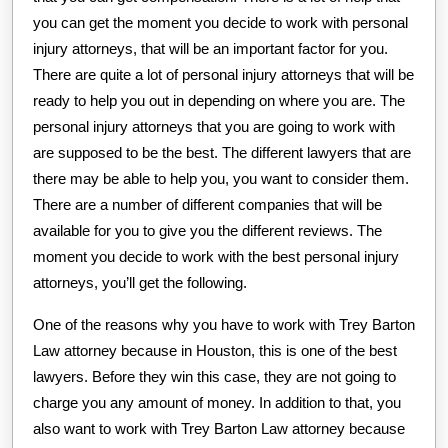
you can get the moment you decide to work with personal
injury attorneys, that will be an important factor for you.
There are quite a lot of personal injury attorneys that will be
ready to help you out in depending on where you are. The
personal injury attorneys that you are going to work with
are supposed to be the best. The different lawyers that are
there may be able to help you, you want to consider them.
There are a number of different companies that will be
available for you to give you the different reviews. The
moment you decide to work with the best personal injury
attorneys, you’ll get the following.
One of the reasons why you have to work with Trey Barton
Law attorney because in Houston, this is one of the best
lawyers. Before they win this case, they are not going to
charge you any amount of money. In addition to that, you
also want to work with Trey Barton Law attorney because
::::
What you will do →
Restate word for word only the lines above from the line containing "are supposed to" to the line containing "charge you any", both of them included.

Solution below →
are supposed to be the best. The different lawyers that are
there may be able to help you, you want to consider them.
There are a number of different companies that will be
available for you to give you the different reviews. The
moment you decide to work with the best personal injury
attorneys, you’ll get the following.
One of the reasons why you have to work with Trey Barton
Law attorney because in Houston, this is one of the best
lawyers. Before they win this case, they are not going to
charge you any amount of money. In addition to that, you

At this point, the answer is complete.